Four on the Floor: Men’s Semifinal Preview

Aug 15, 2025
Image of four ATP players

IS A ‘SINCARAZ’ FINAL IN THE MAKING IN CINCY?

By Richard Osborn

[1] JANNIK SINNER (ITA) VS. [Q] TERENCE ATMANE (FRA)
NOT BEFORE 3 P.M. | P&G CENTER COURT

To consider Terence Atmane’s run to the Cincinnati Open semifinals is to imagine the impossible, at least what we once deemed undoable. Just consider the 23-year-old Frenchman’s year: In March, he was in danger of falling outside the Top 200 in the PIF ATP Rankings. Outside of a pair of low-level ATP Challenger Tour titles in Busan and Guangzhou, the lefthander has spent much of 2025 merely trying to string a few wins together. In his own words, the confessed Pokémon/Fortnite/Minecraft fanatic came here just hoping to get a few matches in on the American hard courts leading into the season’s last Grand Slam, the US Open.

He’s got that and more, and we’re all the better for it. If you like Cinderella stories, this one’s a doozy. All Atmane has done is upend Japan’s Yoshihito Nishioka, 15th seed Flavio Cobolli, #NextGenATP star Joao Fonseca, fourth seed Taylor Fritz and seventh seed Holger Rune in the main draw, at No. 136 the lowest ranked player to earn multiple Top-10 wins at the same event since No. 152 Borna Coric earned three en route to the 2022 Cincinnati Open title. He’s catapulted himself to No. 69 in the live rankings, and could go further. Atmane, who’s endeared himself to Cincinnatians by flashing Reds and Bengals gear, says these are “the best days of my life.”

But the man they call ‘The Magician’ (he loves card tricks and other sleights of hand) is in the big time now, matched up against world No. 1 and defending champion Jannik Sinner in his first-ever Masters 1000 semifinal. To pull off another Top-10 shocker, he’ll have to tap into the kind of go-for- broke, go-for-the-lines approach that has brought him so much success at the Lindner Family Tennis Center. Sinner, the reigning US Open, Australian Open and Wimbledon champ, has separated himself from the pack along with ‘Sincaraz’ counterpart Carlos Alcaraz. Few have been able to match their level the past two years. But who knows? As Mr. Atmane has reminded us this week, the unreachable is sometimes within reach when you believe in yourself.

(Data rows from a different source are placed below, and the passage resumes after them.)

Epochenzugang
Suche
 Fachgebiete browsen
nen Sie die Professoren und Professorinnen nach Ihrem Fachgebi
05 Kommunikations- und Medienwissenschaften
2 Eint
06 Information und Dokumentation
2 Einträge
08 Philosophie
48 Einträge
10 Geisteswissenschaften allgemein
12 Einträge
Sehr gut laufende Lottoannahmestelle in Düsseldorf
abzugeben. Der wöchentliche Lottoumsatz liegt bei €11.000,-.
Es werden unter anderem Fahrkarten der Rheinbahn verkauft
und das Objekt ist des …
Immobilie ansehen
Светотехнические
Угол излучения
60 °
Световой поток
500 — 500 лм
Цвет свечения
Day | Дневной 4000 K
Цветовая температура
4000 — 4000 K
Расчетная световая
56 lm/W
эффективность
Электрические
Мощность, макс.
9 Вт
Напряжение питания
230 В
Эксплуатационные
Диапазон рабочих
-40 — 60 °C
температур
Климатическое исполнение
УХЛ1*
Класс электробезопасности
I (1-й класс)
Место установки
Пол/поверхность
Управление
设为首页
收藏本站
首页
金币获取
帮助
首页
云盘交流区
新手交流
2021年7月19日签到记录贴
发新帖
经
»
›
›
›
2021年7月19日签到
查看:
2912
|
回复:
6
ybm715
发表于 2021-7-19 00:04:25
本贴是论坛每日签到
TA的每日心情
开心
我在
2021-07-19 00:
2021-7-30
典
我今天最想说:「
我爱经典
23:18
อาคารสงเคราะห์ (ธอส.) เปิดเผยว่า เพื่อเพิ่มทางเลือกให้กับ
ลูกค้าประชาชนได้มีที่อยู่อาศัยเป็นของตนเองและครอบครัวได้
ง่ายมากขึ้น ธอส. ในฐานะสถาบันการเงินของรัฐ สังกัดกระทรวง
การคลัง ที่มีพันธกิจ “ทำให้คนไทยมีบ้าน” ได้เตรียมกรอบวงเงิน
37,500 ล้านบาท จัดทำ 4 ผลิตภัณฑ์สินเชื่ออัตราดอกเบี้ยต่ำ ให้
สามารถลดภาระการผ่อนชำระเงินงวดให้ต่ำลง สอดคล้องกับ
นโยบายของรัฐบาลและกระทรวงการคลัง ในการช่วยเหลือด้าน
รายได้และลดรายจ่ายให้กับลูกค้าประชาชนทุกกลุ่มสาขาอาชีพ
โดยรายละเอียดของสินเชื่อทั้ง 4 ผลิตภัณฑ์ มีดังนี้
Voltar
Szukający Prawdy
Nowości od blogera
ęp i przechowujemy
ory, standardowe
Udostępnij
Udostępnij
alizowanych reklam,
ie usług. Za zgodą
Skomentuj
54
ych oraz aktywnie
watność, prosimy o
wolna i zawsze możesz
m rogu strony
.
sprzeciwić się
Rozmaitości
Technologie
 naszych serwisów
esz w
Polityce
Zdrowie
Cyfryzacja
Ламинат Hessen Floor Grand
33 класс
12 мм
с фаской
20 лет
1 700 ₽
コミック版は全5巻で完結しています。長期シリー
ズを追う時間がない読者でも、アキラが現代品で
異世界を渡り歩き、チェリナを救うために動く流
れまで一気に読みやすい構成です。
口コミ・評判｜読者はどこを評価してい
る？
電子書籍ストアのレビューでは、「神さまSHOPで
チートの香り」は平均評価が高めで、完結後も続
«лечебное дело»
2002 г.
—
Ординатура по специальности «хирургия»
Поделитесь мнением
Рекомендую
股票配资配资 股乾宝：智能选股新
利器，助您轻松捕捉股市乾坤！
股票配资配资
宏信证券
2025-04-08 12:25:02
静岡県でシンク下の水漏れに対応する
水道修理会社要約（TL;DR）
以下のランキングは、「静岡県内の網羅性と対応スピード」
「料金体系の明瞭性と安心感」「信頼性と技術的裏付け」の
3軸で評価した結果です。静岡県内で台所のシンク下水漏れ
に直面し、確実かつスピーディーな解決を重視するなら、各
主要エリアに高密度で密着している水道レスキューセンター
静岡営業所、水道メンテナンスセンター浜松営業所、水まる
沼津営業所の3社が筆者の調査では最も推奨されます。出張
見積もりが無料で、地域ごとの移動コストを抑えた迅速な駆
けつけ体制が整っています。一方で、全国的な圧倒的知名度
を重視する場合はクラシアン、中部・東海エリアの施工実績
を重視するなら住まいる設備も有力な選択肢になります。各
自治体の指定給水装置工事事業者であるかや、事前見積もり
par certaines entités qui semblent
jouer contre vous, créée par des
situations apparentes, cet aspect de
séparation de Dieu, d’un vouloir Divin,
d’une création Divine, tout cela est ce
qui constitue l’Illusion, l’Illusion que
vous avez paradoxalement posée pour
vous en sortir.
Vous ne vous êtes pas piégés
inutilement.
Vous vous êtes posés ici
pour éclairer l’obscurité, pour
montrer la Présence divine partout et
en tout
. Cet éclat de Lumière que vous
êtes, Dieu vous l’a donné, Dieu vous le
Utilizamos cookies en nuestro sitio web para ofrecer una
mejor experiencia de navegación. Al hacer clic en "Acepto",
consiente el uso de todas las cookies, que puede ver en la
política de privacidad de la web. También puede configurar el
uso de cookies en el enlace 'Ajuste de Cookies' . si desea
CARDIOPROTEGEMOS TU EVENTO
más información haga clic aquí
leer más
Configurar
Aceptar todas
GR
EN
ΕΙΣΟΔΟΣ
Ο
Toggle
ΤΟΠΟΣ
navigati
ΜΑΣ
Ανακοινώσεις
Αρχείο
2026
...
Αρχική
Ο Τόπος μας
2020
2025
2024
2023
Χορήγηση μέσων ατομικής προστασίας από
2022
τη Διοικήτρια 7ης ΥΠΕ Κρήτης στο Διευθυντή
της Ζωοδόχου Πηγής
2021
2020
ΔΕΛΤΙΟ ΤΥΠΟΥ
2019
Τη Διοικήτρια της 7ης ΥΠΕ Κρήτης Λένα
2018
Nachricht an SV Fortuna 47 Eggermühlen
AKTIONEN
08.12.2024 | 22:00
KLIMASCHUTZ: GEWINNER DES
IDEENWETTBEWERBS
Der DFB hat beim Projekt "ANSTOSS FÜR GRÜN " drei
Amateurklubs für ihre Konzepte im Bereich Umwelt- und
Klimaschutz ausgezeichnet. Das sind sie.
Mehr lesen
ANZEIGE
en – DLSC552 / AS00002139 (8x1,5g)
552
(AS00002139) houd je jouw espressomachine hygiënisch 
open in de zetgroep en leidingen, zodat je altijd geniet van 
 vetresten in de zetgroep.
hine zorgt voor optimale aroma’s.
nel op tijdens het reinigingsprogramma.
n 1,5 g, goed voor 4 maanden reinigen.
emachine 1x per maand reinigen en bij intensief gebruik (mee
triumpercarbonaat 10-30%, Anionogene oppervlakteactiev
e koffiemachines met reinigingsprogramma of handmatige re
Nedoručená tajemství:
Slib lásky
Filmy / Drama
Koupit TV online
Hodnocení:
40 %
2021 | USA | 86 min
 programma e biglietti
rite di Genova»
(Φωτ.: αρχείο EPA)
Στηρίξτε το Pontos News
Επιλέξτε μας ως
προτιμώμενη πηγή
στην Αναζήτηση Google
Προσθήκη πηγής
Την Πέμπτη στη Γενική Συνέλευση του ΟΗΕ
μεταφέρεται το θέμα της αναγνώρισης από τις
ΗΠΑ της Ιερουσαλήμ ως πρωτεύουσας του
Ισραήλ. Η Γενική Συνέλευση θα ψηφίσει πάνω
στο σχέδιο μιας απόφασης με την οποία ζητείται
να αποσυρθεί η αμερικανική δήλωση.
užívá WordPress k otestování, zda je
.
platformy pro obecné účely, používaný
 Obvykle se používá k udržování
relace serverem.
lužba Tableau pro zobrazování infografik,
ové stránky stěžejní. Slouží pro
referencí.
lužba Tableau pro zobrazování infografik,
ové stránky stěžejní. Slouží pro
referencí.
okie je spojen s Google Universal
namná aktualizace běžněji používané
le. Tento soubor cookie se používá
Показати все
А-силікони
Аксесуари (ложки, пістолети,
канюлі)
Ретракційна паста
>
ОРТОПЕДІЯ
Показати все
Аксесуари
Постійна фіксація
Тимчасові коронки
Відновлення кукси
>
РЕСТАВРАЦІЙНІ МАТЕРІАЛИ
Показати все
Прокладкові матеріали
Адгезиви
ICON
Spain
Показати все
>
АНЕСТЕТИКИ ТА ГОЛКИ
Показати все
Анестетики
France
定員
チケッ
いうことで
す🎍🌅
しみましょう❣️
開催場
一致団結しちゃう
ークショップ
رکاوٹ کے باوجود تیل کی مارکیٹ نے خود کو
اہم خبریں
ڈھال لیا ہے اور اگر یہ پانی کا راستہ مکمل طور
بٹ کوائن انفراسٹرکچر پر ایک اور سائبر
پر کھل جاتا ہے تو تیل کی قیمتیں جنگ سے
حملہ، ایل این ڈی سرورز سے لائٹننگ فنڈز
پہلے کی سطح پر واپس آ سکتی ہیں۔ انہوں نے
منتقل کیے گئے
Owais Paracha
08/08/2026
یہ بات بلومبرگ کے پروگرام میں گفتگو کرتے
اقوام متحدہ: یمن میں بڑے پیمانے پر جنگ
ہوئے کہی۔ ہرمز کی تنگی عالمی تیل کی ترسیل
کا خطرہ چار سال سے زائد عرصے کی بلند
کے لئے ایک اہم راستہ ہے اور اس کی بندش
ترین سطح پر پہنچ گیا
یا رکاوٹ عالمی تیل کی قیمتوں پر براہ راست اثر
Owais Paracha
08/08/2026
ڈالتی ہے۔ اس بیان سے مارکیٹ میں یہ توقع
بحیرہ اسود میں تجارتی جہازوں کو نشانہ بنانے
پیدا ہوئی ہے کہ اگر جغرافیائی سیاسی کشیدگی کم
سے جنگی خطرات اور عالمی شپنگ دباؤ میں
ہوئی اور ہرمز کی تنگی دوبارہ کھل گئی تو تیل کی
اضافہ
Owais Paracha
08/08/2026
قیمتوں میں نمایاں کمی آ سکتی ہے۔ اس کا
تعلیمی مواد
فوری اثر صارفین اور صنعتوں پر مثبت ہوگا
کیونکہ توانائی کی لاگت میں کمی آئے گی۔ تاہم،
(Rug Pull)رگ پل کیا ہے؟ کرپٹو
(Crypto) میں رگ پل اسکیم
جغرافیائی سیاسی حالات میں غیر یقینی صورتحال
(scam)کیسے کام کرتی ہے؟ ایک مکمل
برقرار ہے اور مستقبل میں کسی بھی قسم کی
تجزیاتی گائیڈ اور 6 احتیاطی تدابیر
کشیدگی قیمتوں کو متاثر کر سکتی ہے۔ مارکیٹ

“I don’t want to predict anything, because I think Jannik is the most incredible player that we have pretty much ever seen in our entire lifetime,” said Atmane in a chat with host Prakash Amritraj on the Tennis Channel set. “It’s going to be very interesting to be able to play someone like him, to play someone that is bringing so many crazy things to the tennis world. It’s going to be a new challenge for me. I will try to do my thing once again. It doesn’t matter, the ranking. I’m very happy and very proud to be able to share the court with Jannik.”

[2] CARLOS ALCARAZ (ESP) VS. [3] ALEXANDER ZVEREV (GER)
SATURDAY, NOT BEFORE 6 P.M. | P&G CENTER COURT

Taking a pink Sharpie to the courtside camera lens after turning back an inspired challenge from Andrey Rublev in the quarterfinals, 6-3, 4-6, 7-5, Carlos Alcaraz scrawled the Spanish phrase “maxima potencia”, meaning “maximum power” in English. It’s what the second seed summoned when it mattered most on Friday, upping his ATP Masters 1000-level winning streak to 15 matches after titles in Monte Carlo and Rome. The Spaniard now leads the pack with a tour-best 52 match wins and five titles on the season, and is on a 37-2 run since the beginning of April.

The five-time Grand Slam champion’s triumph sets a No. 2 vs. No. 3 showdown with German Alexander Zverev, a 6-2, 6-2 winner over American Ben Shelton. Zverev, 28, holds a slight 6-5 advantage in the career head-to-heads. Despite mostly smooth sailing in the one-hour, 17-minute victory, Zverev says he was under the weather in the latter stages of the match.

“Right now, I’m not feeling too great,” he said. “I have a day to get fresh again and, hopefully, be 100 percent. I’m not sure what happened. I came out today and probably felt the best I did in a few months, feeling the ball incredibly well from both sides. At the end of the third set, I started feeling not so great, and it got progressively worse. But I’m in the semifinals, and I’m going to do everything I can to reset for tomorrow and give it a shot.”

Zverev knows what it takes to win on these courts. After a futile start (he lost his first six main-draw matches here), he found his footing in Ohio in 2021, when he went all the way to the title.